Hosono, now in his 70s, remains a titan in his country’s musical history, but he does not strike such a towering figure abroad. Still, the impact of his vision has rippled across vast musical distances, making him perhaps the only artist whose sphere of tangible influence includes Derrick May, Afrika Bambaataa, Duran Duran, Kaitlyn Aurelia Smith, and Mac DeMarco. With his techno-pop group Yellow Magic Orchestra, Hosono helped pioneer sounds that shaped modern techno, hip-hop, and synth-pop. While Yellow Magic’s influence is unimpeachable (if underrated), Hosono’s role before and after the band’s pioneering run lingers in the margins. That’s partially because the bulk of his solo work has never been available in the United States, so his brilliance felt like a secret for record collectors and YouTube spelunkers. But a series of long-awaited reissues from Light in the Attic documents a five-album stretch from 1973 to 1989 that offers a revelatory glimpse at a mere sliver of his dizzying discography. At last, Hosono can step toward deserved international attention.
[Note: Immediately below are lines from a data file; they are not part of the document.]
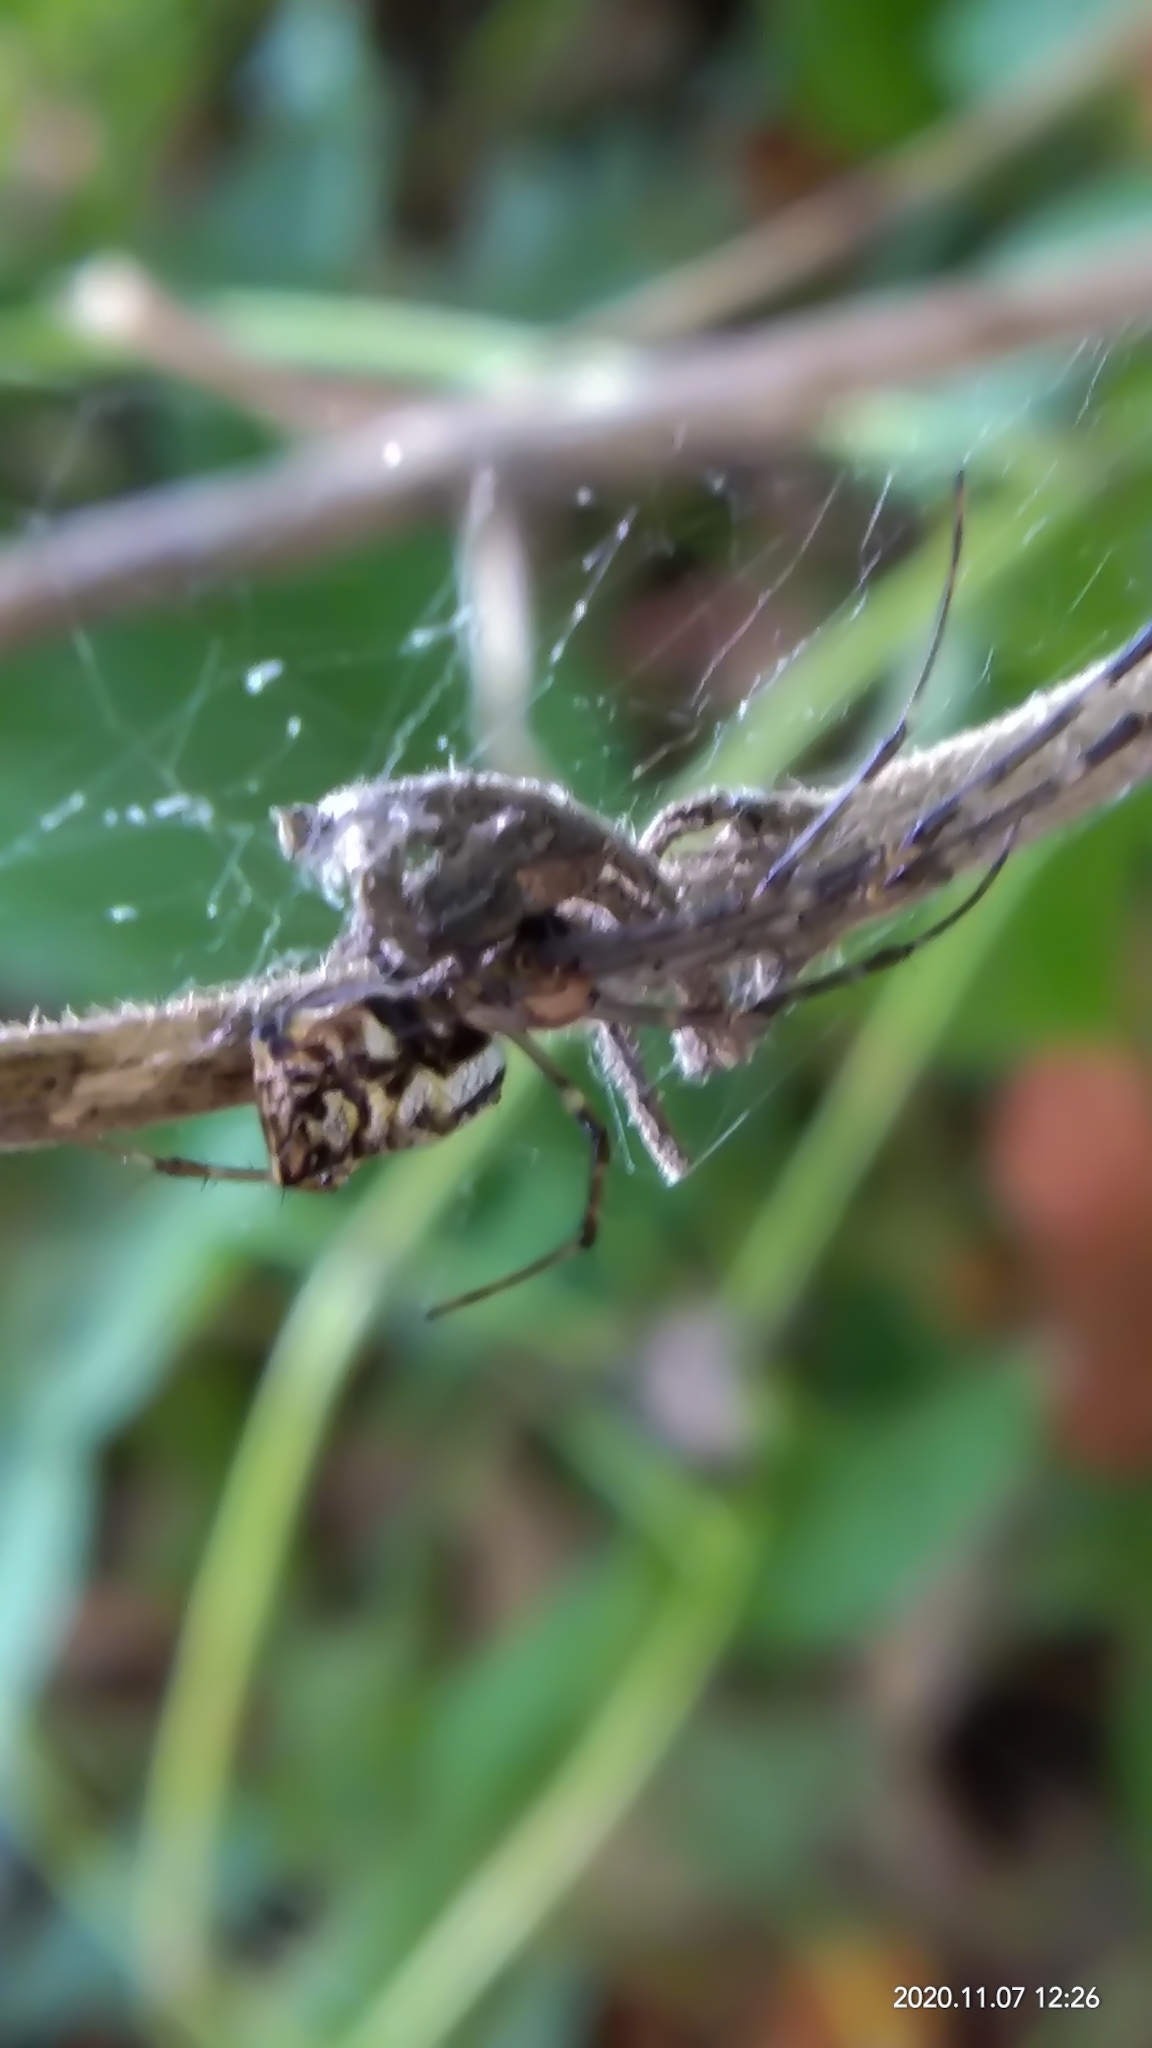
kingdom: Animalia
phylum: Arthropoda
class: Arachnida
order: Araneae
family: Tetragnathidae
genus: Tylorida
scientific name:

In the late 1960s and early 1970s, Hosono helped foster a local folk music scene in Tokyo’s Shibuya coffee shops. One of his bands at the time, Happy End, became the first Japanese rock group to sing exclusively in the native tongue, teasing out how to bend the idiosyncrasies of the language around Western rhythms. This alone is a career-defining achievement, but Hosono was rapaciously creative. After the band broke up in 1973, he and a group of musicians called Tin Pan Alley (a kind of Japanese answer to Phil Spector’s “Wrecking Crew” of ace session players) rented a pad an hour from Tokyo.
While there, they recorded Hosono House, an album of what Hosono called “virtual American country”—a sort of Japanese emulation of Americana. In the chunky rhythms of “Bara to Yaju” and the honky-tonk swing of “Fuyu Goe,” you can hear how careful and considerate he was of the musical vernaculars he sourced. Hosono House instantly establishes a thread through this line of reissues: Hosono had a concrete belief in the plasticity of genre. In his singular focus on the mutable, he was able not only to inhabit different genres but bend them to his will.